I. L’affirmation de la nature organisationnelle de la composition des assemblées locales
A. L’assimilation de la fixation des effectifs à l’organisation territoriale
Le Conseil constitutionnel précise que « au nombre des règles d’organisation des collectivités territoriales figure la fixation des effectifs de leur assemblée délibérante ». Cette interprétation lie organiquement la désignation numérique des membres élus à la structure fondamentale des institutions administratives décentralisées du territoire. Le juge refuse de limiter l’organisation des collectivités à leurs seules compétences ou à leur découpage géographique lors de l’examen de la loi. Cette solution protège la substance démocratique des institutions locales en intégrant leur composition humaine dans le cadre protecteur de la Constitution.
B. La caractérisation du principal objet du projet de loi
Le projet déposé sur le bureau de l’Assemblée nationale avait pour « unique objet de fixer le nombre des conseillers territoriaux » par département. Cette exclusivité thématique permet au juge constitutionnel de qualifier sans ambiguïté le texte comme ayant pour principal objet l’organisation des collectivités. L’application de l’article 39 de la Constitution dépend strictement du contenu initial du projet de loi soumis par le Gouvernement au Parlement. Le Conseil constitutionnel évite ainsi toute manœuvre visant à masquer l’objet réel d’une réforme sous des dispositions législatives accessoires ou dispersées.

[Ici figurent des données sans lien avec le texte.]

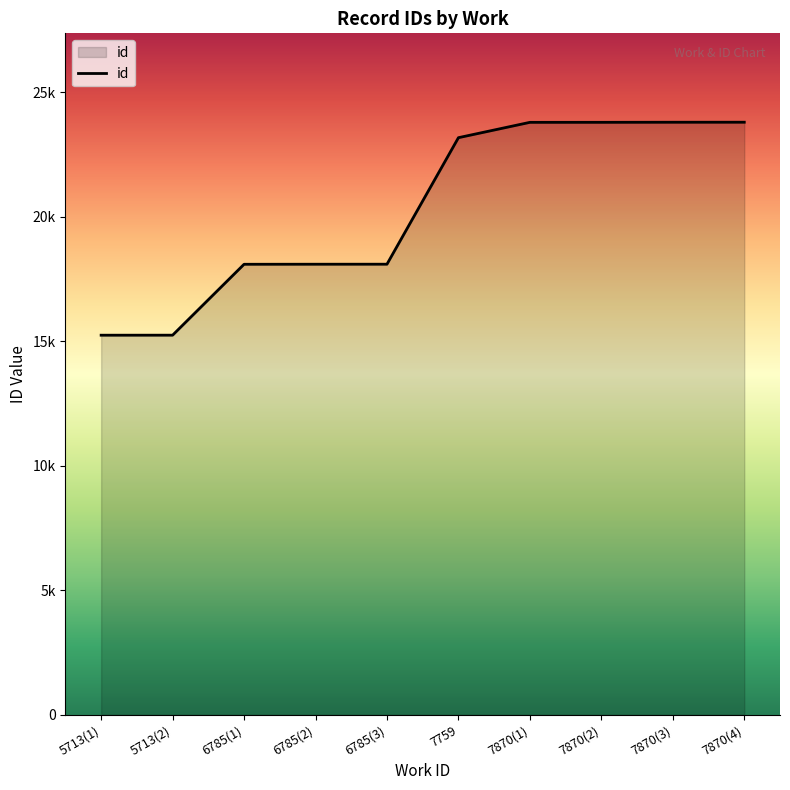

What is the value of the 7th point from the left?

23788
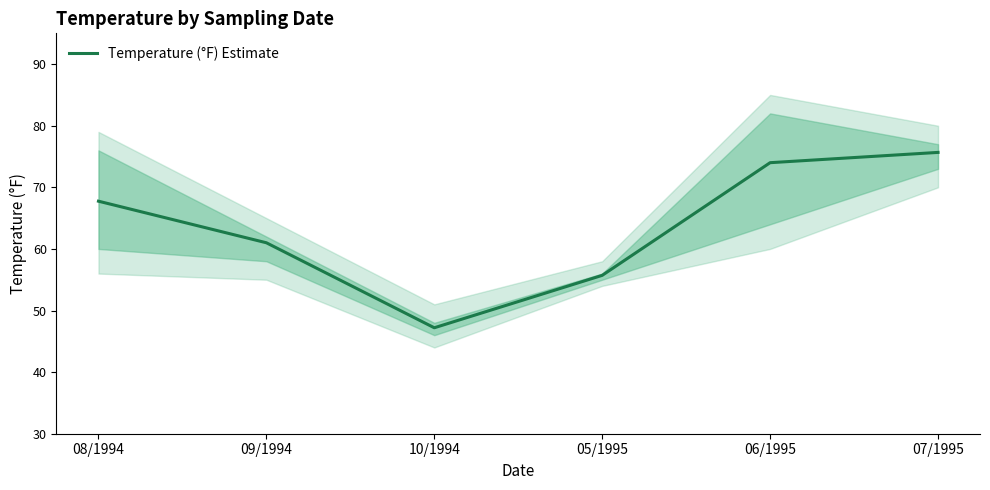

True or false: the data shows 67.8 at 08/1994.

True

II. La censure impérative d’une procédure législative irrégulière
A. Le caractère substantiel de la priorité de saisine du Sénat
La décision rappelle que « les projets de loi ayant pour principal objet l’organisation des collectivités territoriales sont soumis en premier lieu au Sénat ». Cette règle de priorité constitue une formalité substantielle dont le non-respect entache irrémédiablement la validité de l’ensemble de la procédure législative suivie. La chambre haute dispose d’une vocation constitutionnelle spécifique pour examiner prioritairement les textes modifiant l’équilibre des pouvoirs au sein des territoires. Le juge constitutionnel assure par cette décision l’effectivité du bicamérisme et le respect des attributions propres de chaque assemblée parlementaire.
B. L’annulation intégrale de la loi pour vice de forme
Le Conseil constitutionnel déclare que la loi « a été adoptée selon une procédure contraire à la Constitution » en raison du dépôt initial erroné. Cette constatation suffit à prononcer l’inconstitutionnalité totale du texte sans qu’il soit besoin pour le juge d’examiner les moyens de fond. L’annulation pour vice de procédure préserve l’ordre juridique contre les actes législatifs nés d’un processus démocratique défaillant ou irrégulier. Cette fermeté jurisprudentielle garantit que les réformes territoriales futures respecteront scrupuleusement les étapes procédurales imposées par les textes constitutionnels en vigueur.